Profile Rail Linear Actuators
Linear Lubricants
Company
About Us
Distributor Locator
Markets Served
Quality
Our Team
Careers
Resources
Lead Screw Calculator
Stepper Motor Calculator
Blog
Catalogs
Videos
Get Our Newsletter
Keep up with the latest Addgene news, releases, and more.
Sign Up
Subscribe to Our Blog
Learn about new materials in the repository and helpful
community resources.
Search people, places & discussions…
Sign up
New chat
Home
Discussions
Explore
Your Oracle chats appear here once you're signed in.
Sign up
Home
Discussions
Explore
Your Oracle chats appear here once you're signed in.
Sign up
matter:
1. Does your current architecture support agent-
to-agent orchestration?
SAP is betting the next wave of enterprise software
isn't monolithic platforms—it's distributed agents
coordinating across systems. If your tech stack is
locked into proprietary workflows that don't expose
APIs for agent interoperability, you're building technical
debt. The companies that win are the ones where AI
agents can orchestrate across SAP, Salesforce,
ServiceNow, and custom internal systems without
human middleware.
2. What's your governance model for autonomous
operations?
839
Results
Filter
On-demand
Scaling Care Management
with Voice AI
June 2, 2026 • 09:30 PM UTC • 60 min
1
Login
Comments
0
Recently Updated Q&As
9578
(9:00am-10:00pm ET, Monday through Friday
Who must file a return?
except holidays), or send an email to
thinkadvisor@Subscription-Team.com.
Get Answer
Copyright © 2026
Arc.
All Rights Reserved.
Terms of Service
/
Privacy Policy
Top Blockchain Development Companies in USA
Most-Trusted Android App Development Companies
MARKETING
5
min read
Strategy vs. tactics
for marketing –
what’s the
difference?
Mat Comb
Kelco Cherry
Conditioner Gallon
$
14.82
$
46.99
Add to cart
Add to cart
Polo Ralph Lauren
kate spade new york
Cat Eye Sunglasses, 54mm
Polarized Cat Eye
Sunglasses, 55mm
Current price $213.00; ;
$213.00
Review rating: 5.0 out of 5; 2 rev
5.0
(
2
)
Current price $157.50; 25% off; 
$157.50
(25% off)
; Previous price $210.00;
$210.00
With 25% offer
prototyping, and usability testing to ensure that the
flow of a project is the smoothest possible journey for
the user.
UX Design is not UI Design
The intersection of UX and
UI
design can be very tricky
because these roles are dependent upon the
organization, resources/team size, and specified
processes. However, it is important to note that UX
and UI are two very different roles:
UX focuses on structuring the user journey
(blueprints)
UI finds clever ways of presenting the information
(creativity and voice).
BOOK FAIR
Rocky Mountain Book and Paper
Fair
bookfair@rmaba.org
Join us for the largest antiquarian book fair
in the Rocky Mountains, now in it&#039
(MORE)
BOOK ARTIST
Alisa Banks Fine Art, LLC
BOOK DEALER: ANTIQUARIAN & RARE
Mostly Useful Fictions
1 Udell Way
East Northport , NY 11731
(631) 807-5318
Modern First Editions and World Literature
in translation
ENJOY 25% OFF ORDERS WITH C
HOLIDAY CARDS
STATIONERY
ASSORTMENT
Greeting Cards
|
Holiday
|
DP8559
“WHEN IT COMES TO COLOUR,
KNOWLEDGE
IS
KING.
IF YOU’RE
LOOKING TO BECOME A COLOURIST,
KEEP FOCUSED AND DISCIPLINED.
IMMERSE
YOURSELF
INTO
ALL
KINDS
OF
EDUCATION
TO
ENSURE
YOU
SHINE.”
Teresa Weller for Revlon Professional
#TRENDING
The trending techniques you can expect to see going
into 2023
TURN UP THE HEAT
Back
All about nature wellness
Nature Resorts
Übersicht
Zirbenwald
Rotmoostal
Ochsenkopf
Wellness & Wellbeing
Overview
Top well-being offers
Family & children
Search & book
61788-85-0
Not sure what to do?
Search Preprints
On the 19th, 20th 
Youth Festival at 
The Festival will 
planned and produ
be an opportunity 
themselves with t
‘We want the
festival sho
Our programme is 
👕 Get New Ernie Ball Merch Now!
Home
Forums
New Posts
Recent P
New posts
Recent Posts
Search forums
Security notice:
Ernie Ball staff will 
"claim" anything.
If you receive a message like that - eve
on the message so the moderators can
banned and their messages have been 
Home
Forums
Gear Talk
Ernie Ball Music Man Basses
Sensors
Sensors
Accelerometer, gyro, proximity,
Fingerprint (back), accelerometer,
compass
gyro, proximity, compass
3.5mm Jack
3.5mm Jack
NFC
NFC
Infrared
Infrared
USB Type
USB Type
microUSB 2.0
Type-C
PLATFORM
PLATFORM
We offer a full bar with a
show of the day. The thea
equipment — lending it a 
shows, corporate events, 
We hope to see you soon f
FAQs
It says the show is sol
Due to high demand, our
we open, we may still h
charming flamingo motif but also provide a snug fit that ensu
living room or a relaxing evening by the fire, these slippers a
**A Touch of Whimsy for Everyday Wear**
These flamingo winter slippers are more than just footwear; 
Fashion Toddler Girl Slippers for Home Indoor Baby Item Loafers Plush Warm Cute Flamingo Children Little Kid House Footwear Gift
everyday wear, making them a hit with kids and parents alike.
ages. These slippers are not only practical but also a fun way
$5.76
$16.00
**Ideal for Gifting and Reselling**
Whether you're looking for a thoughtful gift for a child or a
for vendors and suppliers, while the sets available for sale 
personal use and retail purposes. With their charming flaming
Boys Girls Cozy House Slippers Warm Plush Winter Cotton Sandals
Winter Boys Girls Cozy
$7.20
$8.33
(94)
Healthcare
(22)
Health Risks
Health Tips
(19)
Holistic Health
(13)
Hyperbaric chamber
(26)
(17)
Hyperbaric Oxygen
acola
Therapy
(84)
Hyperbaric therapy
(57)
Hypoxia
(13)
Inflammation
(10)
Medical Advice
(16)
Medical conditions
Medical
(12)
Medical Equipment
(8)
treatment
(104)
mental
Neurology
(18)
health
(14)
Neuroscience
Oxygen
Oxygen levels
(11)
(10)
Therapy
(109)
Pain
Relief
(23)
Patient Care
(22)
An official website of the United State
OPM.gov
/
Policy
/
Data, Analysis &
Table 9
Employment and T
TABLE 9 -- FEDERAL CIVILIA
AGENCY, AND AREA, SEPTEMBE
★ ★ ★ ★ ★
Copy out everything in the records from the very start down through the line containing "Learn about new", keeping each line word for word.

Profile Rail Linear Actuators
Linear Lubricants
Company
About Us
Distributor Locator
Markets Served
Quality
Our Team
Careers
Resources
Lead Screw Calculator
Stepper Motor Calculator
Blog
Catalogs
Videos
Get Our Newsletter
Keep up with the latest Addgene news, releases, and more.
Sign Up
Subscribe to Our Blog
Learn about new materials in the repository and helpful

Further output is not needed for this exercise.